Page text ▸
[start]

The Java API methods are very inconsistent in terms of how they pass parameters (byte[], ByteBuffer), and what variants and defaulted parameters they support. We try to bring some consistency to this.
* All APIs should support calls with ByteBuffer parameters.
* Similar methods (RocksDB.get() vs Transaction.get()) should support as similar as possible sets of parameters for predictability.
* get()-like methods should provide variants where the caller supplies the target buffer, for the sake of efficiency. Allocation costs in Java can be significant when large buffers are repeatedly allocated and freed.
### API Additions
1. RockDB.get implement indirect ByteBuffers. Added indirect ByteBuffers and supporting native methods for get().
2. RocksDB.Iterator implement missing (byte[], offset, length) variants for key() and value() parameters.
3. Transaction.get() implement missing methods, based on RocksDB.get. Added ByteBuffer.get with and without column family. Added byte[]-as-target get.

[end]

Dataset extract ▸
[start]

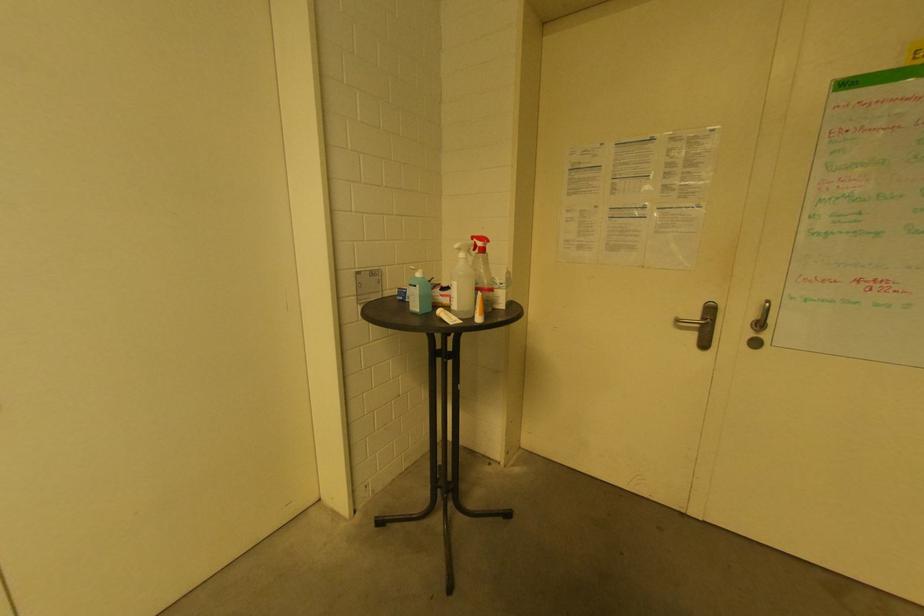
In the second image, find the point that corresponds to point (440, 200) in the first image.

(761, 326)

[end]

What the exercise asks ▸ Reproduce the part of the Java API text that begins at the words "The Java API" and stops after "consistency to this.". The material comes from a separate source.

Correct answer ▸
The Java API methods are very inconsistent in terms of how they pass parameters (byte[], ByteBuffer), and what variants and defaulted parameters they support. We try to bring some consistency to this.